John Hammond, a lobbyist for Hollywood Casino in Lawrenceburg on the Ohio River near Cincinnati, said it recently invested $330 million in expanding the facility, including millions on the navigational equipment required for riverboat casinos under current law. The bill would remove the navigational requirements.

Hammond suggested that it was unfair to allow other riverboat casinos to move inland when it already had made such a big investment in an expanded facility under the old rules.

“We recognized that competition was on its way,” Hammond said.

Ohio voters approved a ballot measure in November to allow one casino each in Cincinnati, Cleveland, Columbus and Toledo.

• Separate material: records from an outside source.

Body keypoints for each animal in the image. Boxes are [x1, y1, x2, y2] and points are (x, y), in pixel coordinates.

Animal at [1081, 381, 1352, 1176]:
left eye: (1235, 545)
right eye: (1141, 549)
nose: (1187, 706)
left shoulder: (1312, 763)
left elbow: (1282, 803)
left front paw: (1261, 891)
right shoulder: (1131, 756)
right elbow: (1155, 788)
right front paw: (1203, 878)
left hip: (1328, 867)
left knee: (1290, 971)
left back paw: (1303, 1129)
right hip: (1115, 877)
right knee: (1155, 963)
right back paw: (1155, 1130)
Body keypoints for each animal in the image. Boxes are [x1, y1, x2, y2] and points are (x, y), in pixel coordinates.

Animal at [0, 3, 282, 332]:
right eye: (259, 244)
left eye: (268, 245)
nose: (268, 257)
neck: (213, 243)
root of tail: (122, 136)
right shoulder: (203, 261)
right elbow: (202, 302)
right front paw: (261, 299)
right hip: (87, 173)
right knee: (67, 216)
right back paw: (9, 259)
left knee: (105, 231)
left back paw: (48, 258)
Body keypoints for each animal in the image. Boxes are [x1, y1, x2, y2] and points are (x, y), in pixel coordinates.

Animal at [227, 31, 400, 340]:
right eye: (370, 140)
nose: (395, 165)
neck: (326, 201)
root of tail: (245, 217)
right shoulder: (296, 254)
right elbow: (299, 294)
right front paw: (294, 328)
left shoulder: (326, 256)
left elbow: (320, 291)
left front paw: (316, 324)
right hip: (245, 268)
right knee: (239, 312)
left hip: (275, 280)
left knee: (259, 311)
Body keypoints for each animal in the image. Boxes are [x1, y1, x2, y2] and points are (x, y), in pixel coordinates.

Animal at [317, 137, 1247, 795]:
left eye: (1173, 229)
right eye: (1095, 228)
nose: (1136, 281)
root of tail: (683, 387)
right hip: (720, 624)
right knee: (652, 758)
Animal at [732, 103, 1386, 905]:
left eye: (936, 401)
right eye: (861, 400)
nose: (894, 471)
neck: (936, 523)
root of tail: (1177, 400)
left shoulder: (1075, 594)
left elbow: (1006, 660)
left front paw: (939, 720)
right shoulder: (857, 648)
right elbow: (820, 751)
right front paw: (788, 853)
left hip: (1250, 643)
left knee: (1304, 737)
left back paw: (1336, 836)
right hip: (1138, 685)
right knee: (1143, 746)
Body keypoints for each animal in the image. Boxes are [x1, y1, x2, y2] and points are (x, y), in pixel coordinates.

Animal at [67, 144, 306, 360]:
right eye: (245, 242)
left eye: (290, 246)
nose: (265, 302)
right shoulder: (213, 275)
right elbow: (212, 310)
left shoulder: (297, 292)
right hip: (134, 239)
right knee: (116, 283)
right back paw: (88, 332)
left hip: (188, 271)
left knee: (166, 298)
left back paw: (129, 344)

An analysis by the Indiana Legislative Services Agency, the General Assembly’s nonpartisan research arm, predicts three casinos in southeastern Indiana — which rely heavily on customers from the Cincinnati area — would be hardest hit by the new competition.

Hollywood Casino, Grand Victoria Casino in Rising Sun and Belterra Casino near Vevay — all downstream from Cincinnati — could lose $260 million in gambling revenues in the first year after the Ohio casinos open, the analysis said. That would amount to a $93 million cut in taxes they pay.

The report said Hoosier Park’s casino in Anderson, about 25 miles northeast of Indianapolis, would lose gambling customers to a Toledo casino, costing the state another $9 million.

A new casino near Chicago is planned, as are more tribal casinos in Michigan, which already has more than 20 such gambling attractions.

And Kentucky Gov. Steve Beshear wants to legalize either slot machines or casino-style gambling at racetracks throughout his state.